The market is reflecting an “inevitable surge in inventories and the likely stock overhang in 2021. It is very ugly, and there is no way to sugarcoat it. We expect a major storage containment problem before the summer kicks in.”

In the near term, BofA analysts expect to see a steeper decline than the forward markets are now reflecting but a faster recovery in 2021 “as production collapses and demand recovers next year. Needless to say, any future inventory and price path is highly uncertain given the unprecedented dislocations.”

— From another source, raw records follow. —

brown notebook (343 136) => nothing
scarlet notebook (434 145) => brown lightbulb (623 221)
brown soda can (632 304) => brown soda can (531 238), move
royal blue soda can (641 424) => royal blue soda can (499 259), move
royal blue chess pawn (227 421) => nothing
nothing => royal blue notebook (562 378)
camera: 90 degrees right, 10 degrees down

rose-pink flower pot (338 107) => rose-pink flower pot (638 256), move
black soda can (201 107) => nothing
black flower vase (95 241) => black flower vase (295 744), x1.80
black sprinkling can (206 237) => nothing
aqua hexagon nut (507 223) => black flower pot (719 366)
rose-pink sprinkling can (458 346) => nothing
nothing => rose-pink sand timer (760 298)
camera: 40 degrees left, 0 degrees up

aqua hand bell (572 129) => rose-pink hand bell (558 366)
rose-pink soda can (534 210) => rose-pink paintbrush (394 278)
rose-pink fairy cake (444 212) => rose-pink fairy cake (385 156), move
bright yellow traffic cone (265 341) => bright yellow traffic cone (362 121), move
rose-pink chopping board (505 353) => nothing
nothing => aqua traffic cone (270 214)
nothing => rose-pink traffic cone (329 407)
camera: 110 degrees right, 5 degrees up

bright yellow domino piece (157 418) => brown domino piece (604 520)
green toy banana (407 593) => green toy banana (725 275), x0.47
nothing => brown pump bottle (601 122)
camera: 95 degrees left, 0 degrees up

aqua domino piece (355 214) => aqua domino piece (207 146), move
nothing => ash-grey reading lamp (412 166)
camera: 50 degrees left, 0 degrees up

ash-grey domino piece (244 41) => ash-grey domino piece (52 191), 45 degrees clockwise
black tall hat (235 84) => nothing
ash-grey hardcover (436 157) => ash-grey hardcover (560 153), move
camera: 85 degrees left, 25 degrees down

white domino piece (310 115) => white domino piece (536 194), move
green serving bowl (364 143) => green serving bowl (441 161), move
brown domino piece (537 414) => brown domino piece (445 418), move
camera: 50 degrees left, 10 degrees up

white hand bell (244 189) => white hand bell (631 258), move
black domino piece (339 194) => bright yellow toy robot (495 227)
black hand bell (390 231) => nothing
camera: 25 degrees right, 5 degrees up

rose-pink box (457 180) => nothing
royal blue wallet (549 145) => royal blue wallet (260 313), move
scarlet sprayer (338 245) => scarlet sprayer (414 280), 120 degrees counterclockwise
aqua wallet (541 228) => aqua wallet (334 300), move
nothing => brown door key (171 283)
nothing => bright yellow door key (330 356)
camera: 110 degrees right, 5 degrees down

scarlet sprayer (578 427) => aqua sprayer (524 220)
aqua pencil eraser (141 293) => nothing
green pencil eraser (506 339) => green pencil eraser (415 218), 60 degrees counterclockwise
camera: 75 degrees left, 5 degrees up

Analysts with BMO Capital Markets said the oil markets were “entering a danger zone over the next month due to the calamitous combination of plunging demand and rising supply. If unchecked, this could push global crude oil and petroleum product inventories to capacity.”
Crude could fall under $10/bbl at some point, according to BMO, which would force the Organization of the Petroleum Exporting Countries (OPEC), which is feuding with Russia, to adjust their behavior.

“We expect global oil demand to be down year/year by 7-10 million b/d in the second quarter as economic activity slows further in Europe and the U.S. amid increased quarantining efforts to slow the spread of the coronavirus,” said the BMO analysts. “At the same time, global oil supply could be up roughly 2.5 million b/d on the back of lagged growth in the Permian and rising OPEC output.”

A recovery will come eventually, analysts said. 

“Global oil demand averaged roughly 100 million b/d in 2019,” said BMO analysts. “We believe demand will average only 90-92 million b/d over the first half of 2020, down more than 7 million b/d from the same period in 2019. When the coronavirus crisis ends, demand should recover to the 100 million b/d level.”

Concurrently, global oil supply will have contracted as drilling activity declines and production is shut in, which could set the stage for a recovery in oil prices in 2021. However, “high inventory levels are likely to act as a drag on oil prices,” according to the BMO analysts.